DESCRIPTION OF THE TASK ::
Reproduce every line below exactly as written; do not include the images.

DATA ::
--------------------------------------------------
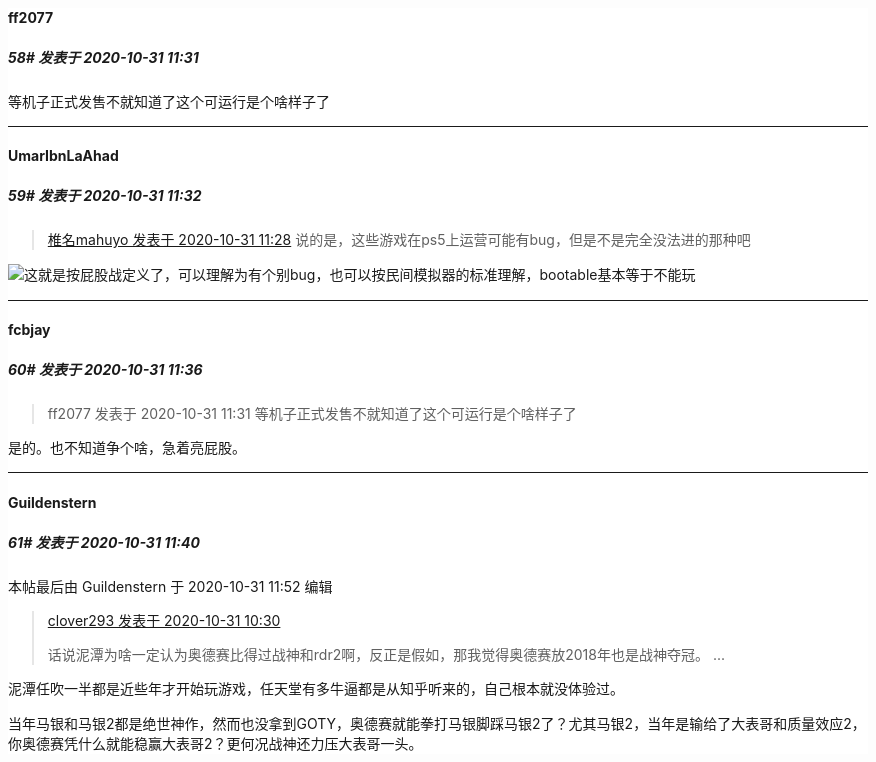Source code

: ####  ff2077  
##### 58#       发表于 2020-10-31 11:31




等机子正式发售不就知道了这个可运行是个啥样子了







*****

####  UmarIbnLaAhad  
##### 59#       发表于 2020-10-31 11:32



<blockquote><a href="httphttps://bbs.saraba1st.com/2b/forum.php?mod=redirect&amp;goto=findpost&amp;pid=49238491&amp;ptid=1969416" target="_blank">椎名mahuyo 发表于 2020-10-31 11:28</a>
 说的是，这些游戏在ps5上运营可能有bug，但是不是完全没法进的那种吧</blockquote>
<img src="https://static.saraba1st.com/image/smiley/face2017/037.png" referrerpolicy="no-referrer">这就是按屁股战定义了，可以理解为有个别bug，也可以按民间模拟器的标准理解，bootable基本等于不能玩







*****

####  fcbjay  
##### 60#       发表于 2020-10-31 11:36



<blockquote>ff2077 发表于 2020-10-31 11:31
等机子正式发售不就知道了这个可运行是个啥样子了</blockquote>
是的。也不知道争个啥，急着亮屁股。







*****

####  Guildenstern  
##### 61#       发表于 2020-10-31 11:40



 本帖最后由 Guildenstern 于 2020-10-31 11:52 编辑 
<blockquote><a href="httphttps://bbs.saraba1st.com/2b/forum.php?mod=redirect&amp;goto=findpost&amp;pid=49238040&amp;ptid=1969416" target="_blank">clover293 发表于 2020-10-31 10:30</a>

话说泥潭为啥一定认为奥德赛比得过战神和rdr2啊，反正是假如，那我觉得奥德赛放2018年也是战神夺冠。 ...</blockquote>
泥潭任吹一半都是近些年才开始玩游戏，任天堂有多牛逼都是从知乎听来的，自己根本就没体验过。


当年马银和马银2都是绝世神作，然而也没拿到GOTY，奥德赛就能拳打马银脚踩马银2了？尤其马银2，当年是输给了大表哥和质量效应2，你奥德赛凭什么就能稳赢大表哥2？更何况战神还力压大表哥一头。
--------------------------------------------------
ANSWER TO THE PROBLEM ::
Source code

: ####  ff2077  
##### 58#       发表于 2020-10-31 11:31




等机子正式发售不就知道了这个可运行是个啥样子了







*****

####  UmarIbnLaAhad  
##### 59#       发表于 2020-10-31 11:32



<blockquote><a href="httphttps://bbs.saraba1st.com/2b/forum.php?mod=redirect&amp;goto=findpost&amp;pid=49238491&amp;ptid=1969416" target="_blank">椎名mahuyo 发表于 2020-10-31 11:28</a>
 说的是，这些游戏在ps5上运营可能有bug，但是不是完全没法进的那种吧</blockquote>
<img src="https://static.saraba1st.com/image/smiley/face2017/037.png" referrerpolicy="no-referrer">这就是按屁股战定义了，可以理解为有个别bug，也可以按民间模拟器的标准理解，bootable基本等于不能玩







*****

####  fcbjay  
##### 60#       发表于 2020-10-31 11:36



<blockquote>ff2077 发表于 2020-10-31 11:31
等机子正式发售不就知道了这个可运行是个啥样子了</blockquote>
是的。也不知道争个啥，急着亮屁股。







*****

####  Guildenstern  
##### 61#       发表于 2020-10-31 11:40



 本帖最后由 Guildenstern 于 2020-10-31 11:52 编辑 
<blockquote><a href="httphttps://bbs.saraba1st.com/2b/forum.php?mod=redirect&amp;goto=findpost&amp;pid=49238040&amp;ptid=1969416" target="_blank">clover293 发表于 2020-10-31 10:30</a>

话说泥潭为啥一定认为奥德赛比得过战神和rdr2啊，反正是假如，那我觉得奥德赛放2018年也是战神夺冠。 ...</blockquote>
泥潭任吹一半都是近些年才开始玩游戏，任天堂有多牛逼都是从知乎听来的，自己根本就没体验过。


当年马银和马银2都是绝世神作，然而也没拿到GOTY，奥德赛就能拳打马银脚踩马银2了？尤其马银2，当年是输给了大表哥和质量效应2，你奥德赛凭什么就能稳赢大表哥2？更何况战神还力压大表哥一头。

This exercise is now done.